AUGUSTA, Ga. — The Masters should be the easiest to predict of golf’s four major championships.
AUGUSTA, Ga. — The Masters should be the easiest to predict of golf’s four major championships.
It got a lot harder Wednesday afternoon when Dustin Johnson, the betting favorite and No. 1 player in the world, took a serious fall down a staircase at his rented home and wasn’t sure he could even tee it up at Augusta National.
His agent, David Winkle at Hambric Sports Management, said Johnson landed “very hard on his lower back.” He was treating it with ice and medication and told to remain immobile. Winkle said Johnson hopes to be able to play.
He was scheduled for the last group Thursday at 8:03 a.m.
The Westgate Las Vegas SuperBook immediately dropped the odds of Johnson winning from 11-2 to sharing the top billing at 7-1 with Jordan Spieth and Rory McIlroy.
Telling were the comments Johnson had made on Tuesday, when he was talking about the state of his game after three straight victories.
“I’ve got a lot of confidence in my game right now, especially with the way I’ve been playing the last few tournaments,” Johnson said. “But, you know, anything can happen.”
That’s true at just about every Masters, though the mishaps typically occur on the golf course.
Johnson’s status only adds to the mystery at the year’s first major.
The Masters has the smallest field, with just 94 players, and that’s before history starts eliminating about 40 percent of them.
No amateur has ever won the Masters, and five of them are in the field this year. There are 19 players at Augusta National for the first time, and not since 1979 has a Masters rookie (Fuzzy Zoeller) left with a green jacket. No one older than 46-year-old Jack Nicklaus has won the Masters, so that wipes out 11 more players.
No one has ever won his first tournament at the Masters, which doesn’t bode well for Roberto Castro or Kevin Chappell. And only three players since the Masters began in 1934 have ever won back to back. Sorry, Danny Willett.
So who does that leave?
The obvious choices would be Johnson (presuming he recovers), McIlroy or Jason Day, the top three players in the world. Impossible to overlook is Spieth, who has never finished worse than runner-up in his three Masters appearances.
But in the last 10 years, only one player from among the top three in the world ranking won the Masters — Phil Mickelson (3) in 2010.
“That’s what makes the golf course wonderful actually, and what a great tournament it is,” Nicklaus said. “Because you really never know what’s going to happen. Even the players, as good as they might be, don’t know what’s going to happen.”

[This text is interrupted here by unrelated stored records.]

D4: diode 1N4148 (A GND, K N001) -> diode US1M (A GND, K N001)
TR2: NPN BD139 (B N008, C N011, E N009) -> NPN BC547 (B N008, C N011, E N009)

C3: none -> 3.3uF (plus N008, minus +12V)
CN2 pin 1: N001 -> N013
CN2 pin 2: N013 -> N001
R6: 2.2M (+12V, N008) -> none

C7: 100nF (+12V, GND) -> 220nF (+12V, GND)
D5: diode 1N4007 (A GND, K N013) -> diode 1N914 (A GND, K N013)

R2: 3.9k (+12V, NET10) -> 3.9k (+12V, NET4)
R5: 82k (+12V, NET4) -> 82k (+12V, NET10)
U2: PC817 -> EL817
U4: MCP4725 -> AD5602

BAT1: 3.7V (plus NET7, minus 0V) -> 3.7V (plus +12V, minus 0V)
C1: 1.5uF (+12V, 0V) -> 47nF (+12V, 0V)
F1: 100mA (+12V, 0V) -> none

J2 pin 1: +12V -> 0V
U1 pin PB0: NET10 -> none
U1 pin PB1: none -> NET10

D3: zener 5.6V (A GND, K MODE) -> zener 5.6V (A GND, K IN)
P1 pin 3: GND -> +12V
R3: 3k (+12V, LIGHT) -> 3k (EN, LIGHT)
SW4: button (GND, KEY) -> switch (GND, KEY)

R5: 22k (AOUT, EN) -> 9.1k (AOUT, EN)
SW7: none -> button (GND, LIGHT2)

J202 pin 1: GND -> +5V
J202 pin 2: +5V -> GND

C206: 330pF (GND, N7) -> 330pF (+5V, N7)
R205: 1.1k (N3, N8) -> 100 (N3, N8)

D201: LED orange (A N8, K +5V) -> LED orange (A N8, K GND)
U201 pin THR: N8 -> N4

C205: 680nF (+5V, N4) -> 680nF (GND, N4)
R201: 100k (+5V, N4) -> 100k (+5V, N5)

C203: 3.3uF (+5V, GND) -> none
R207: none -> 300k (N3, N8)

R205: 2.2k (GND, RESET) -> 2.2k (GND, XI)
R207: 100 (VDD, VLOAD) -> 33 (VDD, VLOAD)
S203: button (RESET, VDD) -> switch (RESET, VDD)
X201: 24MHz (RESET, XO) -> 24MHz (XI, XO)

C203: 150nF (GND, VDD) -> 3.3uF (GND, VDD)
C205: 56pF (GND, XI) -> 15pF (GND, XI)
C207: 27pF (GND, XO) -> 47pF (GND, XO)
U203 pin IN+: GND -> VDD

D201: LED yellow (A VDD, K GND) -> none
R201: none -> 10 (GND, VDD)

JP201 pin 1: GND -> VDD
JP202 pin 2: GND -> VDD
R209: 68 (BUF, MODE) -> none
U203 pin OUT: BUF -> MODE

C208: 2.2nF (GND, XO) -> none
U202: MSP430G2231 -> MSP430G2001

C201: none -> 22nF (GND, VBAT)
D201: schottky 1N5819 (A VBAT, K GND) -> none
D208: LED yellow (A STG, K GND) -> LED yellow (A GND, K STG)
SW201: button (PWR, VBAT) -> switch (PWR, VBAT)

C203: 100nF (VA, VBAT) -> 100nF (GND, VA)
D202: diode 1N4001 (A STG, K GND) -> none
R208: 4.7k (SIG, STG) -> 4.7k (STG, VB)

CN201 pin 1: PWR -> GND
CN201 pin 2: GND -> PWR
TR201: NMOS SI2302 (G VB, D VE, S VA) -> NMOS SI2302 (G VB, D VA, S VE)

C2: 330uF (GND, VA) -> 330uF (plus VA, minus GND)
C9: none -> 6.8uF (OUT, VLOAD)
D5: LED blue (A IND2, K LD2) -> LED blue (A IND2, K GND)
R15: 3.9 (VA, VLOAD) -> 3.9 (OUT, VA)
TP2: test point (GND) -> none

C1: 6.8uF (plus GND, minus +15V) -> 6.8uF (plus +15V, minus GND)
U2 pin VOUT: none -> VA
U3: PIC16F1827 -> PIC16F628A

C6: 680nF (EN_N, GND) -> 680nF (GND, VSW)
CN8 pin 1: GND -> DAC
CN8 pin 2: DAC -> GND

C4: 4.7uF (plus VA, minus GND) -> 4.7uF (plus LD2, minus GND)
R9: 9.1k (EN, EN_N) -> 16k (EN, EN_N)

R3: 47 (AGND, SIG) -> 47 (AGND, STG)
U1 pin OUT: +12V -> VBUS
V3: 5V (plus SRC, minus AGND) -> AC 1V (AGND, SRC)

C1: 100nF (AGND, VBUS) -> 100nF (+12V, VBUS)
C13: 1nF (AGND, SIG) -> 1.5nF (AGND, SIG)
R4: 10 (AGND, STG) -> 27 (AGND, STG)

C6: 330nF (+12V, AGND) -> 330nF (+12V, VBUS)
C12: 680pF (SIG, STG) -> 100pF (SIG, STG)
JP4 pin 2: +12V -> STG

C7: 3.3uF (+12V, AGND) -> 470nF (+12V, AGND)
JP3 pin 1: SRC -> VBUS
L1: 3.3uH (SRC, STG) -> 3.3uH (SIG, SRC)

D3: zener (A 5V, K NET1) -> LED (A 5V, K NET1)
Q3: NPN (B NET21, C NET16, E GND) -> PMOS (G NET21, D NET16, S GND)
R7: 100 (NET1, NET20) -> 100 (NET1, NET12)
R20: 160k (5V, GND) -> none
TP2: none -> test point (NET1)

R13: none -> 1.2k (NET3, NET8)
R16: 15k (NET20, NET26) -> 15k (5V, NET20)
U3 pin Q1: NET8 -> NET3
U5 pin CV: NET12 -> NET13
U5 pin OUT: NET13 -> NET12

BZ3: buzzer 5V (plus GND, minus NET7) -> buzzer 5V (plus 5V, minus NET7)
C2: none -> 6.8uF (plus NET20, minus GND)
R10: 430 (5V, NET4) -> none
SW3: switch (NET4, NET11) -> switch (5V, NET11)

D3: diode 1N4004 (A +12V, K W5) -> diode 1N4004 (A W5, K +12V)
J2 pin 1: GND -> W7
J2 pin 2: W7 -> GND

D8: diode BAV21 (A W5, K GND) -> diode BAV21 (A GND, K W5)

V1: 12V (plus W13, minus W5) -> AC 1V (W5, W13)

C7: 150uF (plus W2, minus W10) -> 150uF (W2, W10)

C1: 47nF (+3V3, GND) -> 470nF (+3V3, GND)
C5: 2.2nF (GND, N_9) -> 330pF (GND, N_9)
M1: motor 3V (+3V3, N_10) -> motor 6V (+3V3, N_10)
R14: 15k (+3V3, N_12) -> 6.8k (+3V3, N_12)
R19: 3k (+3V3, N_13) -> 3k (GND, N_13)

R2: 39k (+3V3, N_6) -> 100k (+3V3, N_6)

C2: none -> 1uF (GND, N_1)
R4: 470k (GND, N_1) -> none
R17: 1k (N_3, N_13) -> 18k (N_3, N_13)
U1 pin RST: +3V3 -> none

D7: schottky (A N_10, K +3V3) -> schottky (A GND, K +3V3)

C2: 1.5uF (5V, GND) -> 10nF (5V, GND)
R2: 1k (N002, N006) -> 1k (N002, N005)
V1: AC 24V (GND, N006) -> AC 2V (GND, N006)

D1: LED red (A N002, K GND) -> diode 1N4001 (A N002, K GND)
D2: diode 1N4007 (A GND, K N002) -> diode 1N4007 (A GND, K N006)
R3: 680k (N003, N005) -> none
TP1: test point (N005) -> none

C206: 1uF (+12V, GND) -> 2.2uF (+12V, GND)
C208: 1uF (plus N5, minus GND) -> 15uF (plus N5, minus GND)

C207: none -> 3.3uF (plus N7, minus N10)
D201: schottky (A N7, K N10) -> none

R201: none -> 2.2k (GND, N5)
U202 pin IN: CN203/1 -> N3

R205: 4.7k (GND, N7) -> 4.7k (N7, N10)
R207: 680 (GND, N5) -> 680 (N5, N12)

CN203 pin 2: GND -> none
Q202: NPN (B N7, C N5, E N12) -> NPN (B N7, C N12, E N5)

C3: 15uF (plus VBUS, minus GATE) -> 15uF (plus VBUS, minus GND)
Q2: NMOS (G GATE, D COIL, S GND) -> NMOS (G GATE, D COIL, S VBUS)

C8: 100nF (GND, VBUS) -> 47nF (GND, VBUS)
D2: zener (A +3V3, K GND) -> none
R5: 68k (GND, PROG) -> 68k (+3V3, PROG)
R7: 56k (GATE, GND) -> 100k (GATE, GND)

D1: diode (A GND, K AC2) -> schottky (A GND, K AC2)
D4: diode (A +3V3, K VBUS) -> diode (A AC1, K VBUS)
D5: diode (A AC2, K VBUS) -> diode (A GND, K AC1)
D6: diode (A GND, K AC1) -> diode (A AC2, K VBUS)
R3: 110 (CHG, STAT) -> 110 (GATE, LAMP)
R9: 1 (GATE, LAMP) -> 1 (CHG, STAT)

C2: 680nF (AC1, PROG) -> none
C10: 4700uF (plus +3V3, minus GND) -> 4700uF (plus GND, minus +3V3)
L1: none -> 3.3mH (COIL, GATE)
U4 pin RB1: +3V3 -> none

For the second time in three days, the course was shut down for the afternoon by severe weather. Thousands of fans headed to the exit at 10 a.m. as a storm approached, and while the gates opened again at 12:30 p.m. for the Par 3 Contest, the fun was suspended an hour later when another storm arrived.
The curtain rises on the 81st Masters on Thursday with a course that figures to be softened by rain, which could be good news for McIlroy. It could also be confounding because of wind that always feels stronger than it really is among the Georgia pines, which could be bad news for McIlroy.
This Masters offers something for just about everyone.
For Johnson, it’s an opportunity to pronounce his dominance in the game this year. Not since Hubert Green in 1976 has a player won three straight tournaments going into the Masters. Green tied for 19th that year. The only player to make the Masters his fourth straight victory was Jimmy Demaret. That was in 1940.
For McIlroy, it’s another chance to complete the Grand Slam. He could have won the Masters six years ago until a tee shot behind the cabins, a four-putt and all sorts of blunders on the back nine led to an 80 in the final round.
Augusta National at times can favor emotion. Who can forget Ben Crenshaw winning just days after he was a pallbearer at swing coach Harvey Penick’s funeral?
That might bode well for Day, who said he wasn’t entirely sure he was going to play a few weeks ago when he brought his mother from Australia to America to have surgery for lung cancer. Odds for a recovery suddenly are much stronger, and Day has said her health has been on his mind all year.
“I owe everything to her,” Day said.
And for Spieth, there is a chance to erase a bad memory of his back-nine meltdown a year ago.
“We’ll step out and try and get a chance to win on Sunday on the back nine again,” Spieth said. “That’s all we’re asking for. That’s it. Just that small little piece.”
Johnson can only ask for a chance to play.